What is needed:
Reproduce the full text of the project page on ontology-based semantic indexing below, word for word, from its title line through the last sentence of its summary.

Source document:
Ontology-based Fast Semantic Indexing for Structured and Unstructured Data in Health Care 7a.003.UL

Project Start Date: Aug 1, 2018
Research Areas: Data Management, Data Management - Ontologies
Funding: Member Funded
Project Tags: ,

Project Summary

In the current big data environment, most of the data is gathered from multiple sources. Entity resolution or duplication of data is a major problem in this scenario. This duplicate data is more pronounced in-patient data from health care. Recent studies indicate that about 15% of the Master Patient Index of major hospitals are duplicate entries.  Issues like heterogeneous data, incomplete information, constantly changing properties associated with entities, and temporal information pose major challenges to identifying duplicate entities in the data. To solve this problem, we propose a indexing technique that identifies duplicate information from databases using ontology based semantic measures. The proposed approach generates a global identifier for each entity based on the distances of the properties associated with the entity to core nodes within the semantic graph extracted from the ontology. Partial and complete match algorithms will be applied on the global identifier to identify duplicate records. The identifier can be updated based on changes to the properties associated with the entity.  Our project proposes a proof of concept to identify duplicate records in a Master Patient Index that indexes the data using a global patient identifier that is based on the demographic and clinical profile of the patient. We aim to significantly improve the performance of the deduplication algorithm over the traditional baseline algorithms.

Data for review:

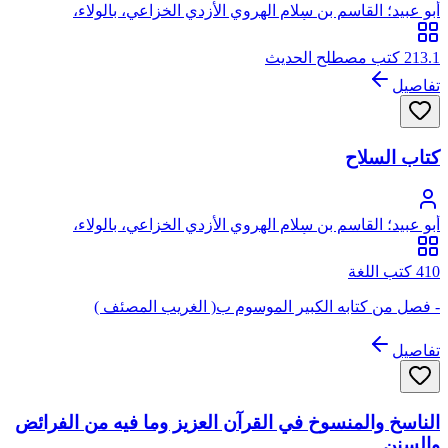
أبو عبيد؛ القاسم بن سلام الهروي الأزدي الخزاعي، بالولاء،
الخراساني البغدادي، أبو عبيد
213.1 كتب مصطلح الحديث
تفاصيل
كتاب السلاح
أبو عبيد؛ القاسم بن سلام الهروي الأزدي الخزاعي، بالولاء،
الخراساني البغدادي، أبو عبيد
410 كتب اللغة
- فصل من كتابه الكبير الموسوم ب( الغريب المصئف )
تفاصيل
الناسخ والمنسوخ في القرآن العزيز وما فيه من الفرائض
والسنن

Solution to this task:
Ontology-based Fast Semantic Indexing for Structured and Unstructured Data in Health Care 7a.003.UL

Project Start Date: Aug 1, 2018
Research Areas: Data Management, Data Management - Ontologies
Funding: Member Funded
Project Tags: ,

Project Summary

In the current big data environment, most of the data is gathered from multiple sources. Entity resolution or duplication of data is a major problem in this scenario. This duplicate data is more pronounced in-patient data from health care. Recent studies indicate that about 15% of the Master Patient Index of major hospitals are duplicate entries.  Issues like heterogeneous data, incomplete information, constantly changing properties associated with entities, and temporal information pose major challenges to identifying duplicate entities in the data. To solve this problem, we propose a indexing technique that identifies duplicate information from databases using ontology based semantic measures. The proposed approach generates a global identifier for each entity based on the distances of the properties associated with the entity to core nodes within the semantic graph extracted from the ontology. Partial and complete match algorithms will be applied on the global identifier to identify duplicate records. The identifier can be updated based on changes to the properties associated with the entity.  Our project proposes a proof of concept to identify duplicate records in a Master Patient Index that indexes the data using a global patient identifier that is based on the demographic and clinical profile of the patient. We aim to significantly improve the performance of the deduplication algorithm over the traditional baseline algorithms.